▸ **WORK REQUEST**: The output should be every line below, retyped exactly, with no images.

EXCERPTED DATA START

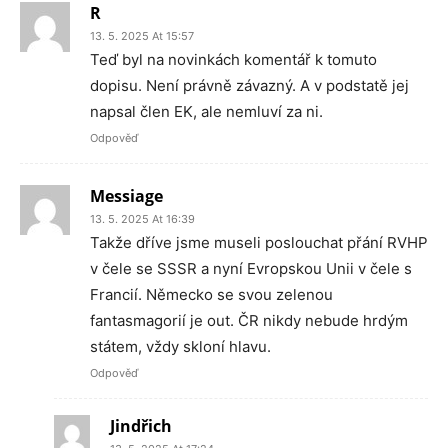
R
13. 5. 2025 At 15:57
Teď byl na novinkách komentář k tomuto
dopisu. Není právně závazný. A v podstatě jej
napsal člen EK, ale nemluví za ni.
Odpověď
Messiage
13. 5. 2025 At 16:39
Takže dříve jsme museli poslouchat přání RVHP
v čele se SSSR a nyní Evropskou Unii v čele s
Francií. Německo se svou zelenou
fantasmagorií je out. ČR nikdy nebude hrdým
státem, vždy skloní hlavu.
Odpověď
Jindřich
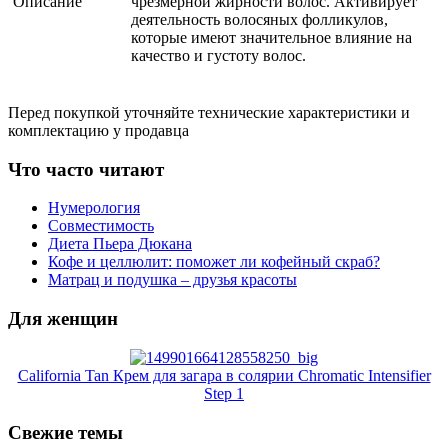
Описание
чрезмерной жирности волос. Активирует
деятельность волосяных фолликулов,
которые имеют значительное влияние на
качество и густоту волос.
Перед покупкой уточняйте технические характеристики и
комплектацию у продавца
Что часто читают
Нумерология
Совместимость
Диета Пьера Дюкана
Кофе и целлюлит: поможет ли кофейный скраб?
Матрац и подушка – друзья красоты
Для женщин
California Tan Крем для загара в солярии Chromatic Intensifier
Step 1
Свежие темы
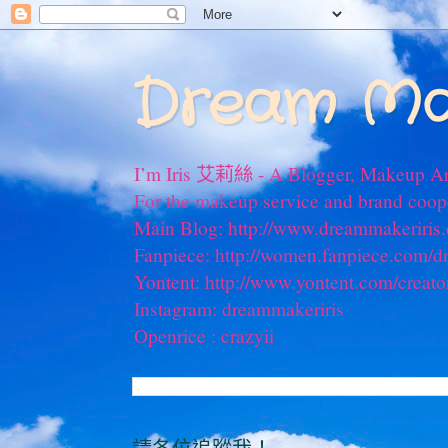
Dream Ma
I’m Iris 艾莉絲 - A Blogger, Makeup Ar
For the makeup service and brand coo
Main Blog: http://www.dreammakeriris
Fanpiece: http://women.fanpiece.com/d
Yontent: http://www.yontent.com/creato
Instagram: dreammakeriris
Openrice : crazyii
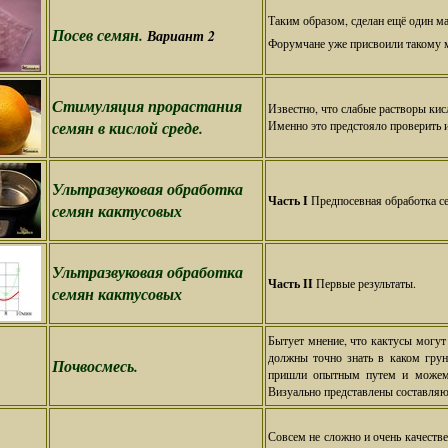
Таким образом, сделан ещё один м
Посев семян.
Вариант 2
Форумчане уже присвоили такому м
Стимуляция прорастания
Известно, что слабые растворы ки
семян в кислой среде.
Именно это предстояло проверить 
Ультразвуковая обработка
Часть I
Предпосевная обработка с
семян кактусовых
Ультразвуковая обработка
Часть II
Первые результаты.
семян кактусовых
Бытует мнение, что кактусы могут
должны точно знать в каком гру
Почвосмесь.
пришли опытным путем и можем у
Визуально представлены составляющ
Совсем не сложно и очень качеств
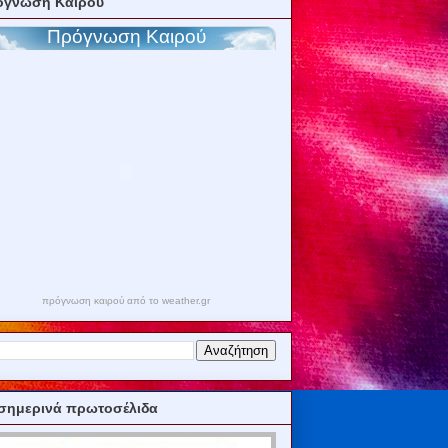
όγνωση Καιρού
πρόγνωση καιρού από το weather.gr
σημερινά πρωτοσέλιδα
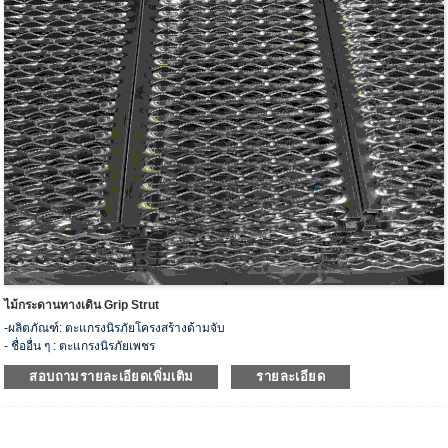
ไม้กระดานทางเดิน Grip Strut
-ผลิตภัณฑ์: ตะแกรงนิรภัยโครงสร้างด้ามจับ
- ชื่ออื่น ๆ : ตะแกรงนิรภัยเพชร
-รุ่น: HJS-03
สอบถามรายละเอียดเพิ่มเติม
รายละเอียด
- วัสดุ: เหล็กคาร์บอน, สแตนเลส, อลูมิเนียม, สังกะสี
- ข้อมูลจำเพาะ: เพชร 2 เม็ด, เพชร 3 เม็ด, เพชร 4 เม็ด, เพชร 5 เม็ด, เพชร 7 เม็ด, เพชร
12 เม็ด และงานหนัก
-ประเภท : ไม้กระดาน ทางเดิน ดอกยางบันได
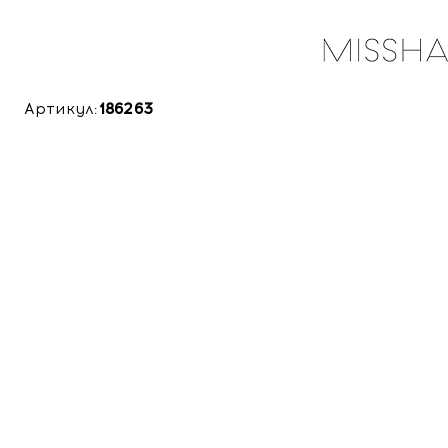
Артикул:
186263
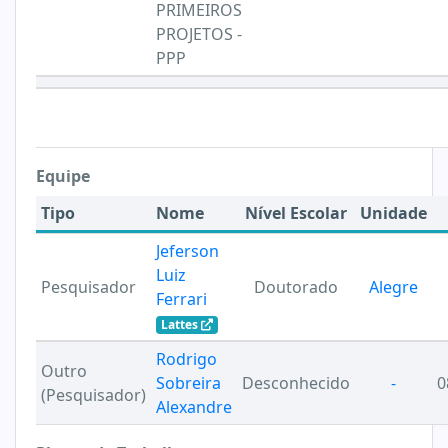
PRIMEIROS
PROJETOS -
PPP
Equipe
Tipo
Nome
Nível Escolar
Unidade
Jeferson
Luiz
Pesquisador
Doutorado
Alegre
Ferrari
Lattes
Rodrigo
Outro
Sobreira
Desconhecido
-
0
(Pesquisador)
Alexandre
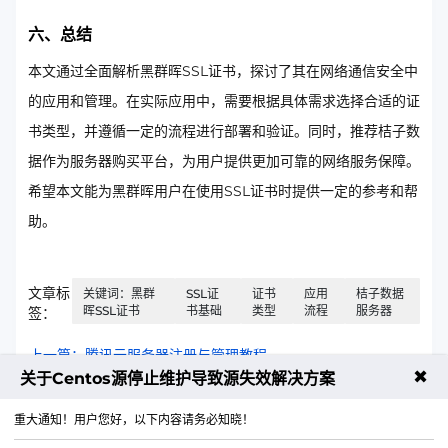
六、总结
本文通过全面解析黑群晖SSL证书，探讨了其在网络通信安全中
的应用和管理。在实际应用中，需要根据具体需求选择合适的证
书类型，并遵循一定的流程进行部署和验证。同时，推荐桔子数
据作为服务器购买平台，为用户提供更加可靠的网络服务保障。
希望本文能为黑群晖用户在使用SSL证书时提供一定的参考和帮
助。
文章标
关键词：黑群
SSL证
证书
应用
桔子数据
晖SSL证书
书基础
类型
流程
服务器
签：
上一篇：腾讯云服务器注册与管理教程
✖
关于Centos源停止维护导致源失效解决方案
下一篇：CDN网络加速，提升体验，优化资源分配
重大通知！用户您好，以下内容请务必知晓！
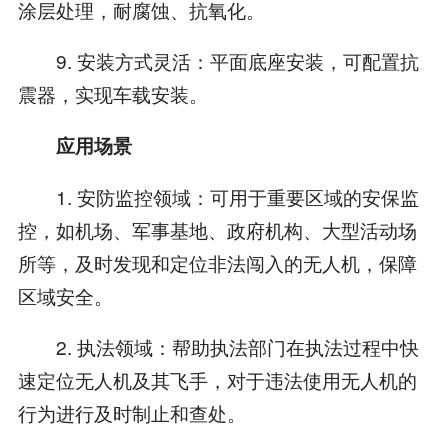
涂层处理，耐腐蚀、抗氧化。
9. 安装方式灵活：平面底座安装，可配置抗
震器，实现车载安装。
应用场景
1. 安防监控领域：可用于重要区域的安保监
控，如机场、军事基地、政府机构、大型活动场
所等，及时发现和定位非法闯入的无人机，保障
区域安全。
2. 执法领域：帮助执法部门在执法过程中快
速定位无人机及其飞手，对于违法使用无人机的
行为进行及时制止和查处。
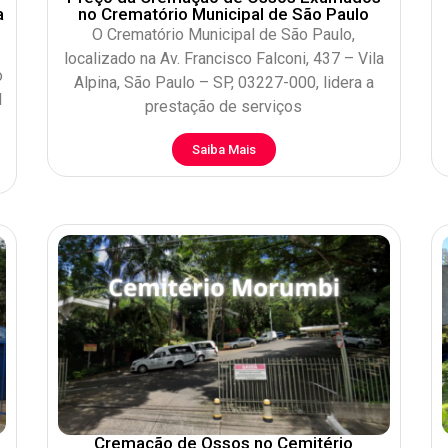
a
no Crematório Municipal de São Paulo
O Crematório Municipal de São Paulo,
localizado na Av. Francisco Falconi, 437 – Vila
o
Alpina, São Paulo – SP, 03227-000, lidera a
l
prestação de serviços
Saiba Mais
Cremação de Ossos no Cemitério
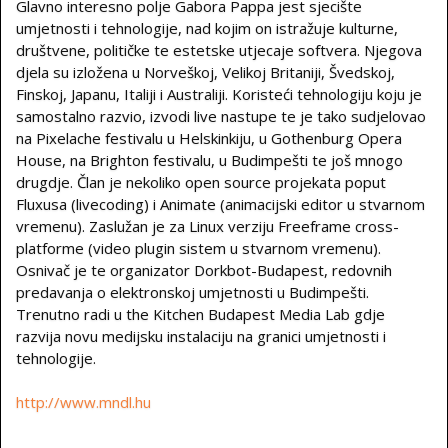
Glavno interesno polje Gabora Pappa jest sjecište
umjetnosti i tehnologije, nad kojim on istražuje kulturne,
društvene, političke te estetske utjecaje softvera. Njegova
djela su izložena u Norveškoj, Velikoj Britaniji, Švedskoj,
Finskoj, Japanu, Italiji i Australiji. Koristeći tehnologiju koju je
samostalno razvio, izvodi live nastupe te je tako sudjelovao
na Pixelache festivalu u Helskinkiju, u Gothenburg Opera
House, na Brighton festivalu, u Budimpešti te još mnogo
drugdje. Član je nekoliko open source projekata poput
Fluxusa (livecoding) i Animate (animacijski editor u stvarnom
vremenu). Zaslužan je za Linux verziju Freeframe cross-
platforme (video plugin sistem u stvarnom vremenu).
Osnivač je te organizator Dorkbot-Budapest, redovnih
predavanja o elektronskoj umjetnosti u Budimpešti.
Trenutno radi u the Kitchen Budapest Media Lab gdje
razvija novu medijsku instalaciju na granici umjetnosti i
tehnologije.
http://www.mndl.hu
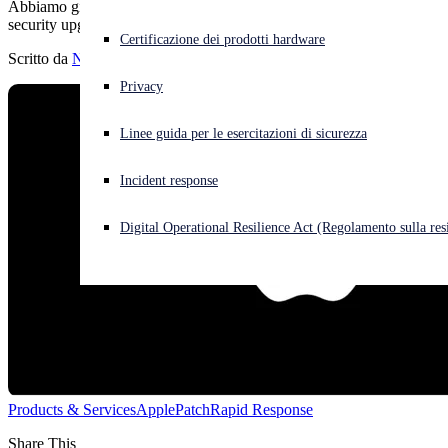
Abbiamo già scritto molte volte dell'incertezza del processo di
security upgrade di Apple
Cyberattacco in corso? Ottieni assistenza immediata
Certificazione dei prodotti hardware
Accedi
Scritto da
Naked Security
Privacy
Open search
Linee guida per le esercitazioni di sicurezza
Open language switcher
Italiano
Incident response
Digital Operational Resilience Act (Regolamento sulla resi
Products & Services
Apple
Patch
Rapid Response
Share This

EXCERPTED DATA END

▸ **YOUR RESPONSE**:
R
13. 5. 2025 At 15:57
Teď byl na novinkách komentář k tomuto
dopisu. Není právně závazný. A v podstatě jej
napsal člen EK, ale nemluví za ni.
Odpověď
Messiage
13. 5. 2025 At 16:39
Takže dříve jsme museli poslouchat přání RVHP
v čele se SSSR a nyní Evropskou Unii v čele s
Francií. Německo se svou zelenou
fantasmagorií je out. ČR nikdy nebude hrdým
státem, vždy skloní hlavu.
Odpověď
Jindřich
Описание
чрезмерной жирности волос. Активирует
деятельность волосяных фолликулов,
которые имеют значительное влияние на
качество и густоту волос.
Перед покупкой уточняйте технические характеристики и
комплектацию у продавца
Что часто читают
Нумерология
Совместимость
Диета Пьера Дюкана
Кофе и целлюлит: поможет ли кофейный скраб?
Матрац и подушка – друзья красоты
Для женщин
California Tan Крем для загара в солярии Chromatic Intensifier
Step 1
Свежие темы
Dream Ma
I’m Iris 艾莉絲 - A Blogger, Makeup Ar
For the makeup service and brand coo
Main Blog: http://www.dreammakeriris
Fanpiece: http://women.fanpiece.com/d
Yontent: http://www.yontent.com/creato
Instagram: dreammakeriris
Openrice : crazyii
Таким образом, сделан ещё один м
Посев семян.
Вариант 2
Форумчане уже присвоили такому м
Стимуляция прорастания
Известно, что слабые растворы ки
семян в кислой среде.
Именно это предстояло проверить 
Ультразвуковая обработка
Часть I
Предпосевная обработка с
семян кактусовых
Ультразвуковая обработка
Часть II
Первые результаты.
семян кактусовых
Бытует мнение, что кактусы могут
должны точно знать в каком гру
Почвосмесь.
пришли опытным путем и можем у
Визуально представлены составляющ
Совсем не сложно и очень качеств
όγνωση Καιρού
πρόγνωση καιρού από το weather.gr
σημερινά πρωτοσέλιδα
ไม้กระดานทางเดิน Grip Strut
-ผลิตภัณฑ์: ตะแกรงนิรภัยโครงสร้างด้ามจับ
- ชื่ออื่น ๆ : ตะแกรงนิรภัยเพชร
-รุ่น: HJS-03
สอบถามรายละเอียดเพิ่มเติม
รายละเอียด
- วัสดุ: เหล็กคาร์บอน, สแตนเลส, อลูมิเนียม, สังกะสี
- ข้อมูลจำเพาะ: เพชร 2 เม็ด, เพชร 3 เม็ด, เพชร 4 เม็ด, เพชร 5 เม็ด, เพชร 7 เม็ด, เพชร
12 เม็ด และงานหนัก
-ประเภท : ไม้กระดาน ทางเดิน ดอกยางบันได
Артикул:
186263
PRIMEIROS
PROJETOS -
PPP
Equipe
Tipo
Nome
Nível Escolar
Unidade
Jeferson
Luiz
Pesquisador
Doutorado
Alegre
Ferrari
Lattes
Rodrigo
Outro
Sobreira
Desconhecido
-
0
(Pesquisador)
Alexandre
六、总结
本文通过全面解析黑群晖SSL证书，探讨了其在网络通信安全中
的应用和管理。在实际应用中，需要根据具体需求选择合适的证
书类型，并遵循一定的流程进行部署和验证。同时，推荐桔子数
据作为服务器购买平台，为用户提供更加可靠的网络服务保障。
希望本文能为黑群晖用户在使用SSL证书时提供一定的参考和帮
助。
文章标
关键词：黑群
SSL证
证书
应用
桔子数据
晖SSL证书
书基础
类型
流程
服务器
签：
上一篇：腾讯云服务器注册与管理教程
✖
关于Centos源停止维护导致源失效解决方案
下一篇：CDN网络加速，提升体验，优化资源分配
重大通知！用户您好，以下内容请务必知晓！
涂层处理，耐腐蚀、抗氧化。
9. 安装方式灵活：平面底座安装，可配置抗
震器，实现车载安装。
应用场景
1. 安防监控领域：可用于重要区域的安保监
控，如机场、军事基地、政府机构、大型活动场
所等，及时发现和定位非法闯入的无人机，保障
区域安全。
2. 执法领域：帮助执法部门在执法过程中快
速定位无人机及其飞手，对于违法使用无人机的
行为进行及时制止和查处。
a
no Crematório Municipal de São Paulo
O Crematório Municipal de São Paulo,
localizado na Av. Francisco Falconi, 437 – Vila
o
Alpina, São Paulo – SP, 03227-000, lidera a
l
prestação de serviços
Saiba Mais
Cremação de Ossos no Cemitério
Glavno interesno polje Gabora Pappa jest sjecište
umjetnosti i tehnologije, nad kojim on istražuje kulturne,
društvene, političke te estetske utjecaje softvera. Njegova
djela su izložena u Norveškoj, Velikoj Britaniji, Švedskoj,
Finskoj, Japanu, Italiji i Australiji. Koristeći tehnologiju koju je
samostalno razvio, izvodi live nastupe te je tako sudjelovao
na Pixelache festivalu u Helskinkiju, u Gothenburg Opera
House, na Brighton festivalu, u Budimpešti te još mnogo
drugdje. Član je nekoliko open source projekata poput
Fluxusa (livecoding) i Animate (animacijski editor u stvarnom
vremenu). Zaslužan je za Linux verziju Freeframe cross-
platforme (video plugin sistem u stvarnom vremenu).
Osnivač je te organizator Dorkbot-Budapest, redovnih
predavanja o elektronskoj umjetnosti u Budimpešti.
Trenutno radi u the Kitchen Budapest Media Lab gdje
razvija novu medijsku instalaciju na granici umjetnosti i
tehnologije.
http://www.mndl.hu
Abbiamo già scritto molte volte dell'incertezza del processo di
security upgrade di Apple
Cyberattacco in corso? Ottieni assistenza immediata
Certificazione dei prodotti hardware
Accedi
Scritto da
Naked Security
Privacy
Open search
Linee guida per le esercitazioni di sicurezza
Open language switcher
Italiano
Incident response
Digital Operational Resilience Act (Regolamento sulla resi
Products & Services
Apple
Patch
Rapid Response
Share This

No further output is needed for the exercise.